-- Exercise --
Transcribe every entry that follows exactly, omitting all pictures.

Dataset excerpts
>>
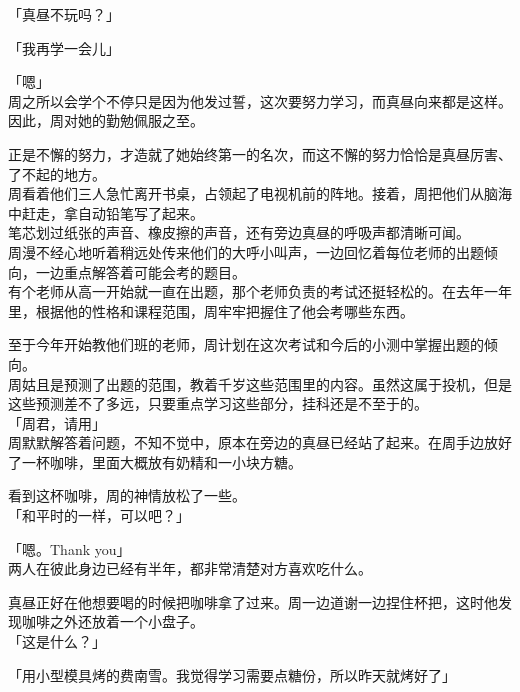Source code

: 「真昼不玩吗？」

「我再学一会儿」

「嗯」\\

周之所以会学个不停只是因为他发过誓，这次要努力学习，而真昼向来都是这样。因此，周对她的勤勉佩服之至。

正是不懈的努力，才造就了她始终第一的名次，而这不懈的努力恰恰是真昼厉害、了不起的地方。\\

周看着他们三人急忙离开书桌，占领起了电视机前的阵地。接着，周把他们从脑海中赶走，拿自动铅笔写了起来。\\

笔芯划过纸张的声音、橡皮擦的声音，还有旁边真昼的呼吸声都清晰可闻。\\

周漫不经心地听着稍远处传来他们的大呼小叫声，一边回忆着每位老师的出题倾向，一边重点解答着可能会考的题目。\\

有个老师从高一开始就一直在出题，那个老师负责的考试还挺轻松的。在去年一年里，根据他的性格和课程范围，周牢牢把握住了他会考哪些东西。

至于今年开始教他们班的老师，周计划在这次考试和今后的小测中掌握出题的倾向。\\

周姑且是预测了出题的范围，教着千岁这些范围里的内容。虽然这属于投机，但是这些预测差不了多远，只要重点学习这些部分，挂科还是不至于的。\\

「周君，请用」\\

周默默解答着问题，不知不觉中，原本在旁边的真昼已经站了起来。在周手边放好了一杯咖啡，里面大概放有奶精和一小块方糖。

看到这杯咖啡，周的神情放松了一些。\\

「和平时的一样，可以吧？」

「嗯。Thank you」\\

两人在彼此身边已经有半年，都非常清楚对方喜欢吃什么。

真昼正好在他想要喝的时候把咖啡拿了过来。周一边道谢一边捏住杯把，这时他发现咖啡之外还放着一个小盘子。\\

「这是什么？」

「用小型模具烤的费南雪。我觉得学习需要点糖份，所以昨天就烤好了」\\

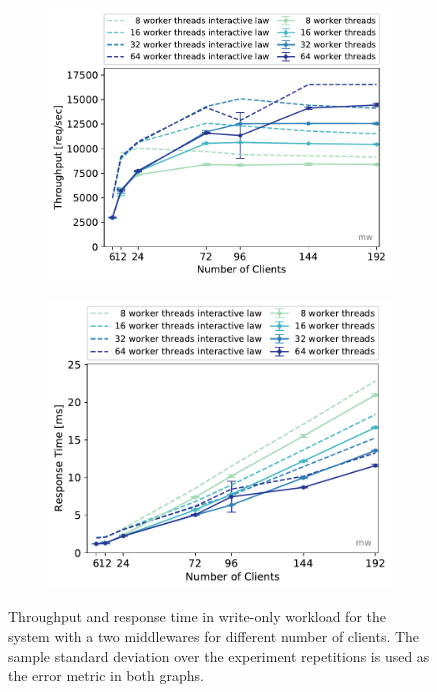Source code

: \documentclass[report.tex]{subfiles}
\begin{document}
\begin{figure}
	\begin{subfigure}[b]{.49\linewidth}
		\centering
		\includegraphics[width=\linewidth]{data/exp32_wo_tp_nc_w.pdf}
	\end{subfigure}\hfill
	\begin{subfigure}[b]{.49\linewidth}
		\centering
		\includegraphics[width=\linewidth]{data/exp32_wo_rt_nc_w.pdf}
	\end{subfigure}%
	\caption{Throughput and response time in write-only workload for the system with a two middlewares for different number of clients. The sample standard deviation over the experiment repetitions is used as the error metric in both graphs.}\label{exp32_wo_tp_nc}
\end{figure}
\end{document}
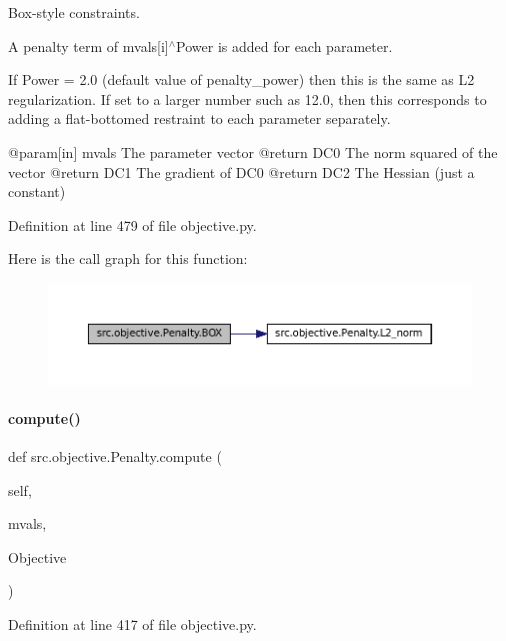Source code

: Box-\/style constraints. 

A penalty term of mvals\mbox{[}i\mbox{]}$^\wedge$\+Power is added for each parameter. \begin{DoxyVerb}   If Power = 2.0 (default value of penalty_power) then this is the same as L2 regularization.
   If set to a larger number such as 12.0, then this corresponds to adding a flat-bottomed
   restraint to each parameter separately.

   @param[in] mvals The parameter vector
   @return DC0 The norm squared of the vector
   @return DC1 The gradient of DC0
   @return DC2 The Hessian (just a constant)\end{DoxyVerb}
 

Definition at line 479 of file objective.\+py.

Here is the call graph for this function\+:
\nopagebreak
\begin{figure}[H]
\begin{center}
\leavevmode
\includegraphics[width=350pt]{classsrc_1_1objective_1_1Penalty_a673bdca43bc69b1275fe96e235d3dc0b_cgraph}
\end{center}
\end{figure}
\mbox{\label{classsrc_1_1objective_1_1Penalty_a234f3d0c04908c8fe275df0b4b09afd0}} 
\paragraph{\texorpdfstring{compute()}{compute()}}
{\footnotesize\ttfamily def src.\+objective.\+Penalty.\+compute (\begin{DoxyParamCaption}\item[{}]{self,  }\item[{}]{mvals,  }\item[{}]{Objective }\end{DoxyParamCaption})}



Definition at line 417 of file objective.\+py.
<<
-- Exercise response --
Source code

: 「真昼不玩吗？」

「我再学一会儿」

「嗯」\\

周之所以会学个不停只是因为他发过誓，这次要努力学习，而真昼向来都是这样。因此，周对她的勤勉佩服之至。

正是不懈的努力，才造就了她始终第一的名次，而这不懈的努力恰恰是真昼厉害、了不起的地方。\\

周看着他们三人急忙离开书桌，占领起了电视机前的阵地。接着，周把他们从脑海中赶走，拿自动铅笔写了起来。\\

笔芯划过纸张的声音、橡皮擦的声音，还有旁边真昼的呼吸声都清晰可闻。\\

周漫不经心地听着稍远处传来他们的大呼小叫声，一边回忆着每位老师的出题倾向，一边重点解答着可能会考的题目。\\

有个老师从高一开始就一直在出题，那个老师负责的考试还挺轻松的。在去年一年里，根据他的性格和课程范围，周牢牢把握住了他会考哪些东西。

至于今年开始教他们班的老师，周计划在这次考试和今后的小测中掌握出题的倾向。\\

周姑且是预测了出题的范围，教着千岁这些范围里的内容。虽然这属于投机，但是这些预测差不了多远，只要重点学习这些部分，挂科还是不至于的。\\

「周君，请用」\\

周默默解答着问题，不知不觉中，原本在旁边的真昼已经站了起来。在周手边放好了一杯咖啡，里面大概放有奶精和一小块方糖。

看到这杯咖啡，周的神情放松了一些。\\

「和平时的一样，可以吧？」

「嗯。Thank you」\\

两人在彼此身边已经有半年，都非常清楚对方喜欢吃什么。

真昼正好在他想要喝的时候把咖啡拿了过来。周一边道谢一边捏住杯把，这时他发现咖啡之外还放着一个小盘子。\\

「这是什么？」

「用小型模具烤的费南雪。我觉得学习需要点糖份，所以昨天就烤好了」\\

Source code

: \documentclass[report.tex]{subfiles}
\begin{document}
\begin{figure}
	\begin{subfigure}[b]{.49\linewidth}
		\centering
		\includegraphics[width=\linewidth]{data/exp32_wo_tp_nc_w.pdf}
	\end{subfigure}\hfill
	\begin{subfigure}[b]{.49\linewidth}
		\centering
		\includegraphics[width=\linewidth]{data/exp32_wo_rt_nc_w.pdf}
	\end{subfigure}%
	\caption{Throughput and response time in write-only workload for the system with a two middlewares for different number of clients. The sample standard deviation over the experiment repetitions is used as the error metric in both graphs.}\label{exp32_wo_tp_nc}
\end{figure}
\end{document}
Source code

: Box-\/style constraints. 

A penalty term of mvals\mbox{[}i\mbox{]}$^\wedge$\+Power is added for each parameter. \begin{DoxyVerb}   If Power = 2.0 (default value of penalty_power) then this is the same as L2 regularization.
   If set to a larger number such as 12.0, then this corresponds to adding a flat-bottomed
   restraint to each parameter separately.

   @param[in] mvals The parameter vector
   @return DC0 The norm squared of the vector
   @return DC1 The gradient of DC0
   @return DC2 The Hessian (just a constant)\end{DoxyVerb}
 

Definition at line 479 of file objective.\+py.

Here is the call graph for this function\+:
\nopagebreak
\begin{figure}[H]
\begin{center}
\leavevmode
\includegraphics[width=350pt]{classsrc_1_1objective_1_1Penalty_a673bdca43bc69b1275fe96e235d3dc0b_cgraph}
\end{center}
\end{figure}
\mbox{\label{classsrc_1_1objective_1_1Penalty_a234f3d0c04908c8fe275df0b4b09afd0}} 
\paragraph{\texorpdfstring{compute()}{compute()}}
{\footnotesize\ttfamily def src.\+objective.\+Penalty.\+compute (\begin{DoxyParamCaption}\item[{}]{self,  }\item[{}]{mvals,  }\item[{}]{Objective }\end{DoxyParamCaption})}



Definition at line 417 of file objective.\+py.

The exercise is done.